Jeffrey Fisher jeff.jfisher at gmail.com
Thu Aug 23 17:30:20 PDT 2007


On 8/23/07, Carrol Cox <cbcox at ilstu.edu> wrote:
>
>
>
> Dmytri Kleiner wrote:
> >
> > Um, she is joking. The article ends with:
> >
> > --- start quote ---
> >
> > Global capitalism will survive the current credit crisis; already, the
> > government has rushed in to soothe the feverish markets. But in the
> > long term, a system that depends on extracting every last cent from the
> > poor cannot hope for a healthy prognosis. Who would have thought that
> > foreclosures in Stockton and Cleveland would roil the markets of London
> and
> > Shanghai? The poor have risen up and spoken; only it sounds less like a
> > shout of protest than a low, strangled, cry of pain.
>
> I suspected that might be the case, but still didn't bother to continue.
> And note her "in the long term...." That is almost as silly as her joke.
> Class society has flourished for about 5000 years, and to say it cannot
> hope for a healthy prognosis is mere wishful-thinking. If you don't hit
> it, it won't fall -- and only at rare intervals does it, for a very
> brief period, become vulnerable to being hit. Those periods are
> unpredictable, and cannot be willed into existence.
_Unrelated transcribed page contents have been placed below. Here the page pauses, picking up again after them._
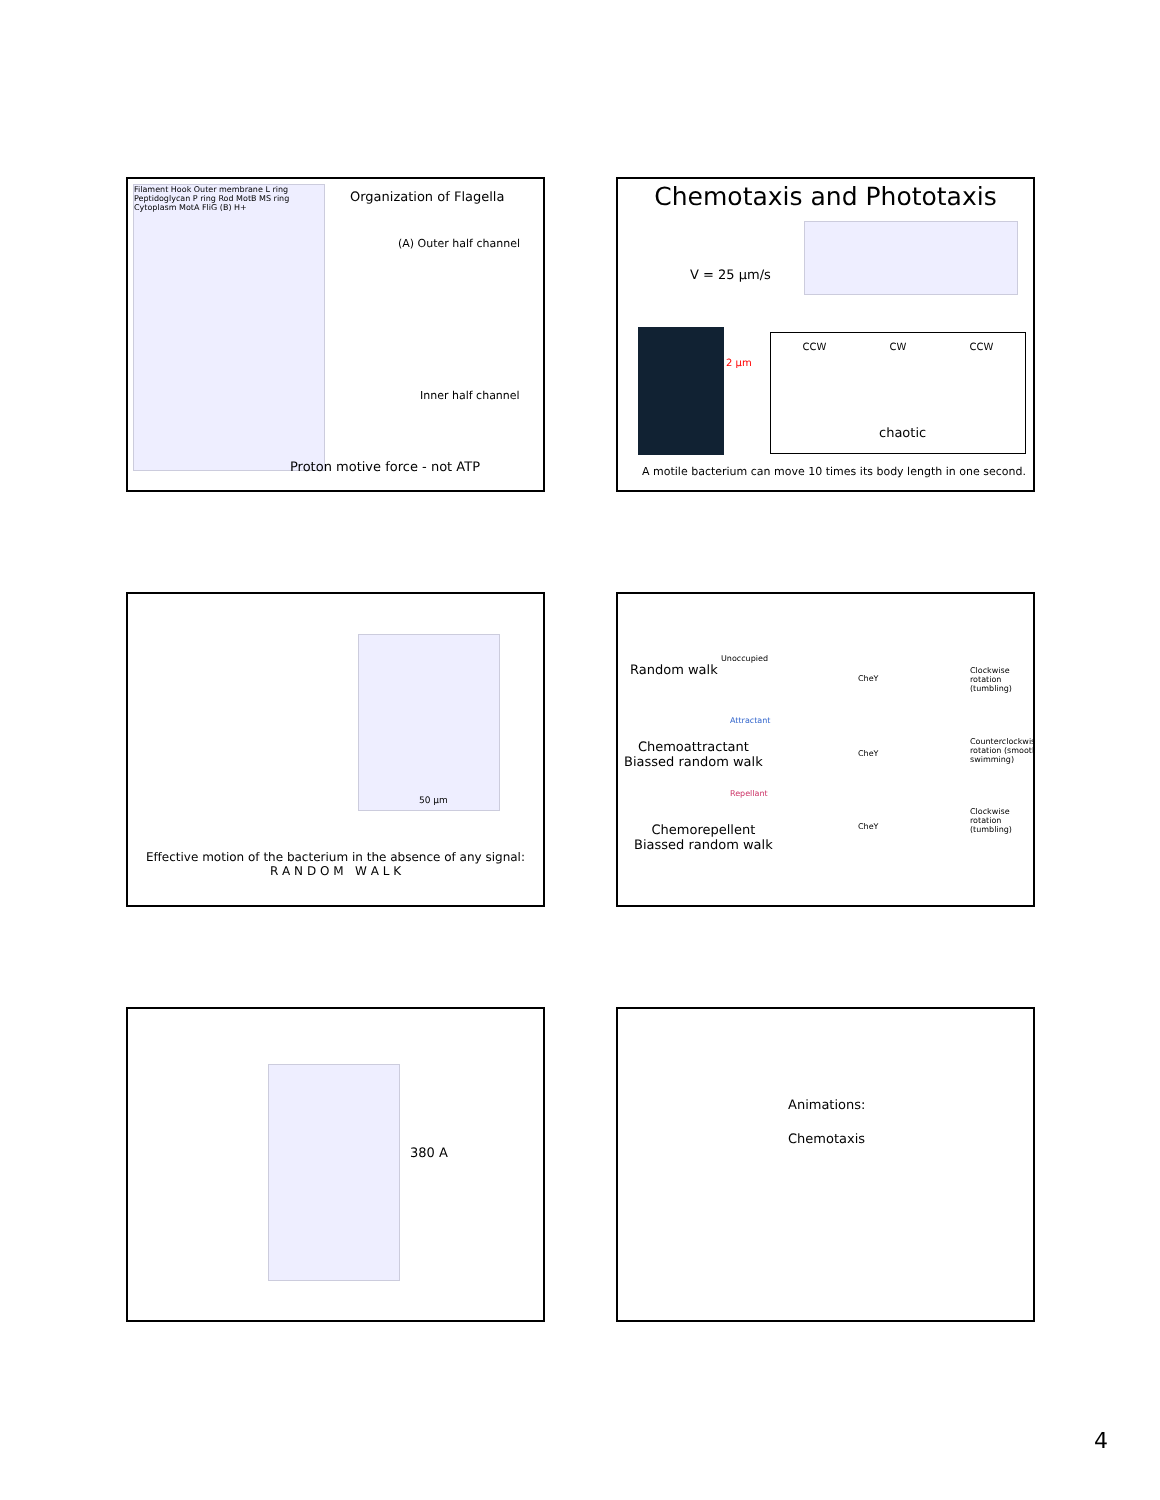Organization of Flagella
Filament Hook Outer membrane L ring Peptidoglycan P ring Rod MotB MS ring Cytoplasm MotA FliG (B) H+
(A) Outer half channel
Inner half channel
Proton motive force - not ATP
Chemotaxis and Phototaxis
V = 25 µm/s
2 µm
CCW CW CCW
chaotic
A motile bacterium can move 10 times its body length in one second.
50 µm
Effective motion of the bacterium in the absence of any signal:
R A N D O M W A L K
Random walk
Unoccupied
Clockwise rotation (tumbling)
Attractant
Chemoattractant
Biassed random walk
Counterclockwise rotation (smooth swimming)
Repellant
Chemorepellent
Biassed random walk
Clockwise rotation (tumbling)
CheY
CheY
CheY
380 A
Animations:
Chemotaxis
4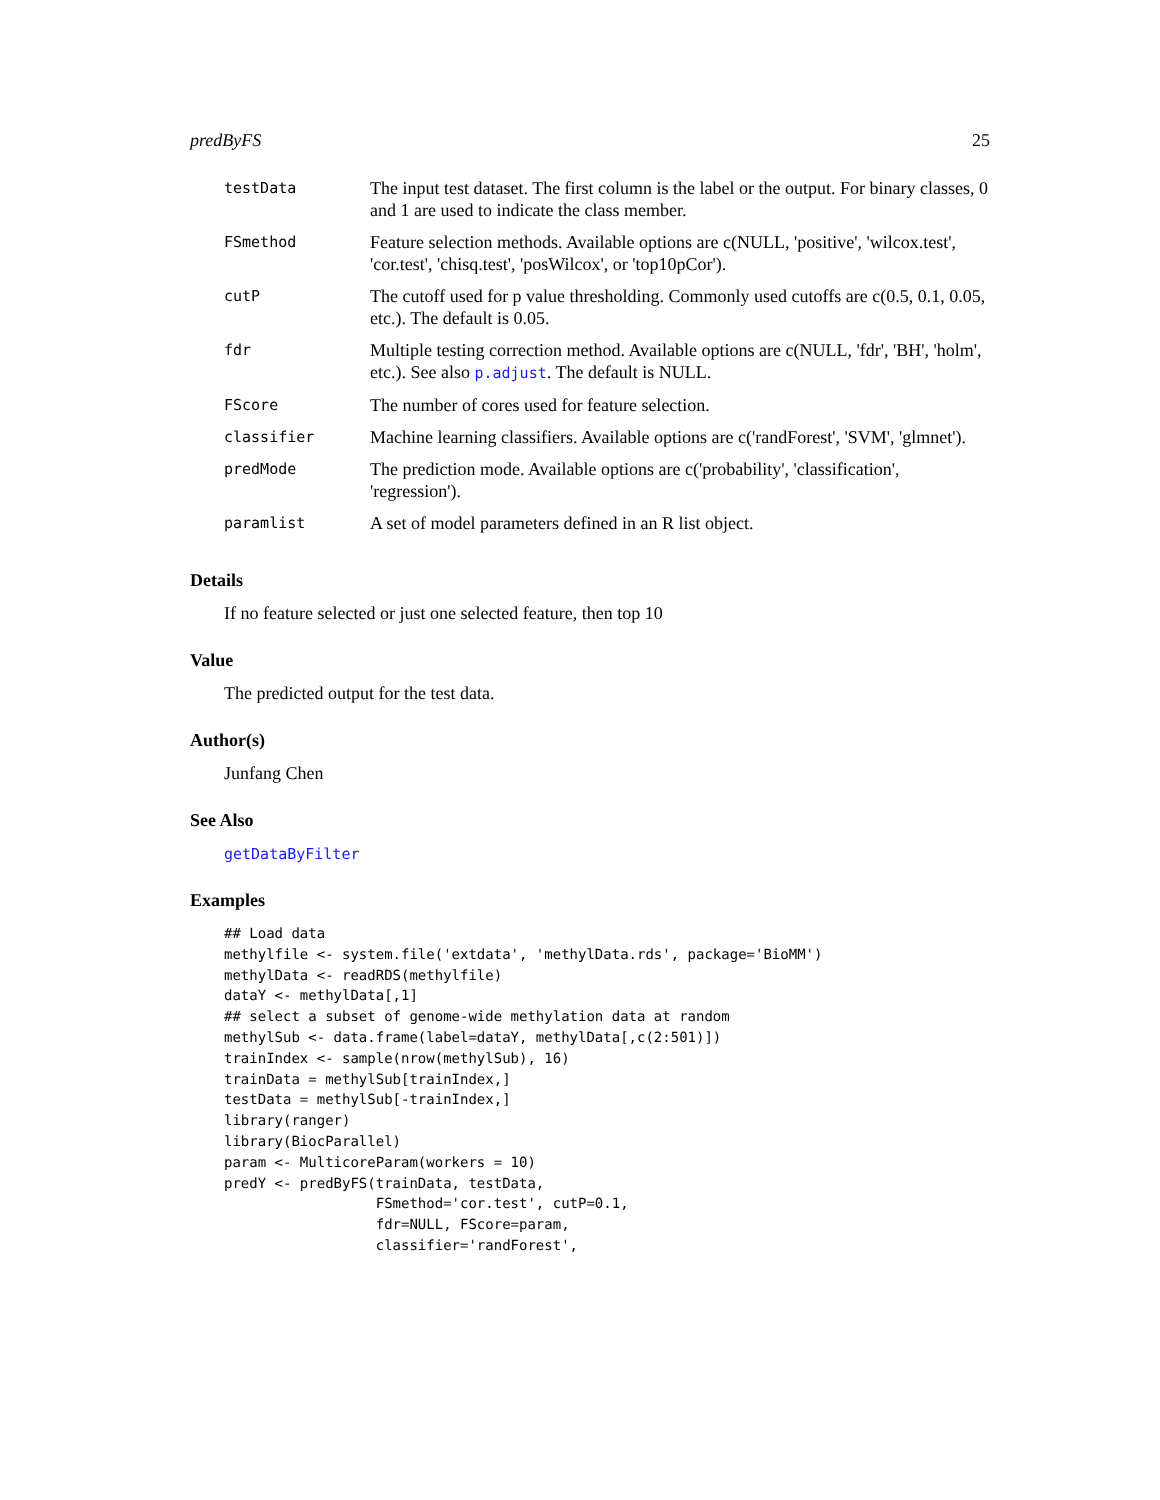predByFS 25
| testData | The input test dataset. The first column is the label or the output. For binary classes, 0 and 1 are used to indicate the class member. |
| FSmethod | Feature selection methods. Available options are c(NULL, 'positive', 'wilcox.test', 'cor.test', 'chisq.test', 'posWilcox', or 'top10pCor'). |
| cutP | The cutoff used for p value thresholding. Commonly used cutoffs are c(0.5, 0.1, 0.05, etc.). The default is 0.05. |
| fdr | Multiple testing correction method. Available options are c(NULL, 'fdr', 'BH', 'holm', etc.). See also p.adjust . The default is NULL. |
| FScore | The number of cores used for feature selection. |
| classifier | Machine learning classifiers. Available options are c('randForest', 'SVM', 'glmnet'). |
| predMode | The prediction mode. Available options are c('probability', 'classification', 'regression'). |
| paramlist | A set of model parameters defined in an R list object. |
Details
If no feature selected or just one selected feature, then top 10
Value
The predicted output for the test data.
Author(s)
Junfang Chen
See Also
getDataByFilter
Examples
## Load data
methylfile <- system.file('extdata', 'methylData.rds', package='BioMM')
methylData <- readRDS(methylfile)
dataY <- methylData[,1]
## select a subset of genome-wide methylation data at random
methylSub <- data.frame(label=dataY, methylData[,c(2:501)])
trainIndex <- sample(nrow(methylSub), 16)
trainData = methylSub[trainIndex,]
testData = methylSub[-trainIndex,]
library(ranger)
library(BiocParallel)
param <- MulticoreParam(workers = 10)
predY <- predByFS(trainData, testData,
                  FSmethod='cor.test', cutP=0.1,
                  fdr=NULL, FScore=param,
                  classifier='randForest',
Mere moral outrage
> of a few, or even quite a few, won't do it.
>
> Carrol

i don't know. maybe there's too much here i don't understand, but i thought all in all her analysis--emphasizing paying less with one hand and lending more with the other--was pretty good. i'm happy to be disabused of my mistaken assessment, as i would rather understand rightly than wrongly, but i would want it to be about more than the admittedly rosy-eyed aspect of hoping a little too much that this crisis would lead to some sort of revolutionary change.